Florida homebuyers should rent and wait out housing boom, experts say

Researchers are urging Florida homebuyers to consider renting while they wait for the state’s overheated market to cool as soaring prices in South Florida hit records in June.

Statewide, they say, homes are overvalued by 21.76%. creating a risk that buyers could get stuck with overpriced homes for significant periods of time until prices eventually ease.

“The across-the-board increase in the premiums paid for housing throughout the state is very worrisome,” Ken H. Johnson, real estate economist and associate dean at Florida Atlantic University’s College of Business, said in a report released Thursday. “Trees do not grow to the sky, and neither do home prices.

“We’re nowhere near where we were at the peak of the last housing cycle, but we do need to be careful. Walking away from an obviously overvalued home may be the best thing buyers can do in this kind of market.”

The report found home prices in the Tampa area were the most inflated in the state, selling in June for a 32% premium, up from 28.53% in May.
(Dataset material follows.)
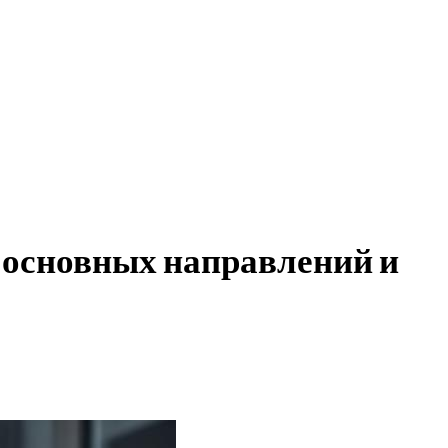
 основных направлений и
In South Florida, prices were 16.89% above their historical norms, with the Orlando area at 21.19%.

Even though monthly rents for apartments, condos and single-family homes are rising as well, they are not increasing at the pace of the home-buying market, said Eli Beracha of Florida International University’s Hollo School of Real Estate in Miami,

He said people searching for a home are better off renting and investing the money they would have spent on home ownership elsewhere.

“Our research on buy vs. rent indicates that, on average right now, renting and reinvesting is a particularly good wealth creation strategy,” Beracha said. “More people who rent and reinvest would help alleviate current pricing pressure, which is a good thing.”

In conducting their joint monthly analysis, the two professors review more than 25 years of home prices from Zillow, the national online real estate service. The numbers include single-family homes, townhomes, condominiums and co-ops.

Ecstatic sellers

Their warnings came as tri-county area real estate brokers celebrated another landmark month for sales prices. In June, the median price of a home in Broward County was $498,203 and $500,000 in Palm Beach County. according to the Broward, Palm Beaches & St. Lucie Realtors, a regional trade group.

“It was a monumental month for the Broward County housing market!” Karen Johnson, the group’s president, said in a statement.

“June’s market stats show that the low inventory levels aren’t deterring prospective homebuyers from jumping into this red hot market,” Johnson added. “Low mortgage rates combined with rising sale prices have everyone shopping for homes in South Florida,”

She said closed sales rose 37.3% to 1,803 in Broward, with homes “flying off the market at astonishing rates.” In Palm Beach County, closed sales increased by 43.2% to 2,117.

But nationally, the growth rate in prices is showing signs of easing, according to a separate analysis also released Thursday.

The median national home price for active listings reached $385,000 in June and grew by 12.7% over last year, lower than last month’s growth rate of 15.2%, Realtor.com said in a statement.

“This marks the second month in a row when the annual growth rate has decreased,” the online search firm said. “The slowing rate of growth of listing prices is a welcome sign that the market is moving toward some semblance of balance and that prices may not continue to rise late into the home-buying season as they did last year.”

It’s a sign that more sellers are placing their homes on the market, raising expectations that the year’s nagging inventory shortage will be thrown into reverse.